== THE PROBLEM ==
Leave the pictures out and restate every line below exactly.

== MATERIAL SHOWN ==
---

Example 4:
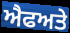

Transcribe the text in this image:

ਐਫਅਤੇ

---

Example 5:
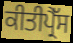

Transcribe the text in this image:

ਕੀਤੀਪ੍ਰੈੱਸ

== RESPONSE ==
---

Example 4:

Transcribe the text in this image:

ਐਫਅਤੇ

---

Example 5:

Transcribe the text in this image:

ਕੀਤੀਪ੍ਰੈੱਸ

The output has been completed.